To appeal to job creators, Trump has taken a buckshot approach, lobbying companies in various industries to grow their businesses in America while also promising favorable changes to tax policy (that he may not be able to deliver) and continuing to cut regulations. Specifically, environmental regulations that were put in place by President Obama. And it’s that last method that may align Trump with Detroit and the American automobile manufacturing sector.

While big auto just saw positive gains in sales, bringing in $17.55 million in 2016, the looming increases in CAFE standards [Corporate Average Fuel Economy, meaning the average MPG (miles per gallon) of a company’s cars and light trucks] could take a toll on future profits. At least that’s what industry forces are whispering in Trump’s ear to great effect as he considers cutting those standards.

How We Got Here

Protective regulatory efforts are designed to curb current behavior and repent for past sins. And we’ve got a whole lot of the latter. In part, it’s because we didn’t have the sense to know that widespread pollution and the industrial revolution were making the earth unwell, but there were a few telltale signs. The Cuyahoga River catching on fire was a clue, and shortly after that event in 1969, the EPA was established, kickstarting an era of reforms.

The CAFE standard was put in place in 1975 to tamp down carbon emissions by reigning in hungry gas guzzlers and spurring innovation. Is it a burden on car companies? Anything that slows profit could be considered a burden — regulations, diminished interest in the market, the pangs of a conscience — but sometimes it’s worth the hurt.

And let’s remember that those car companies have found a way to prosper in that CAFE standards have doubtlessly nudged car companies toward the future, and that fuel economy, as of a 2015 study, was the most important factor for people when they were buying a car. Because, of course, it all relates to how much people drop at the pump, which relates to how much money they have in their wallets. People like money, thus, they should like fuel economy. Especially since, as we’ve seen over the last 14 years, fuel prices can balloon and cause a crippling burden on people who don’t have a lot of disposable income.

President Obama was aware of this, which is why he battled to improve standards. Obama came to a 2011 agreement with automakers that would increase fuel efficiency to 54.5 MPG by model year 2025, which, if fully implemented (a massively big “if” at this point), could cut oil consumption by 12 billion barrels.
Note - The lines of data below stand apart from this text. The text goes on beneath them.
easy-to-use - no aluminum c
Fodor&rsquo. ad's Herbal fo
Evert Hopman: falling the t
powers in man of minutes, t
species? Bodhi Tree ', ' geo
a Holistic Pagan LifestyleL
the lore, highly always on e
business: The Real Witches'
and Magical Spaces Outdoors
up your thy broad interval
The goal was and still is big and maybe impossible. And with automakers now proclaiming that they would need to raise vehicle prices and cut manufacturing jobs (as many as one million) to make getting to 54.5 mpg economically feasible, environmentalists are concerned that no one is going to be a voice on their side in the halls of power. Especially with this review of the policy being done under the watch of anti-regulation zealot Trump and climate change denier and EPA head Scott Pruitt. The question is: will Trump propose new targets, and will they be reasonable or a reversal of years of progress in the effort to make America less dependent on fossil fuels?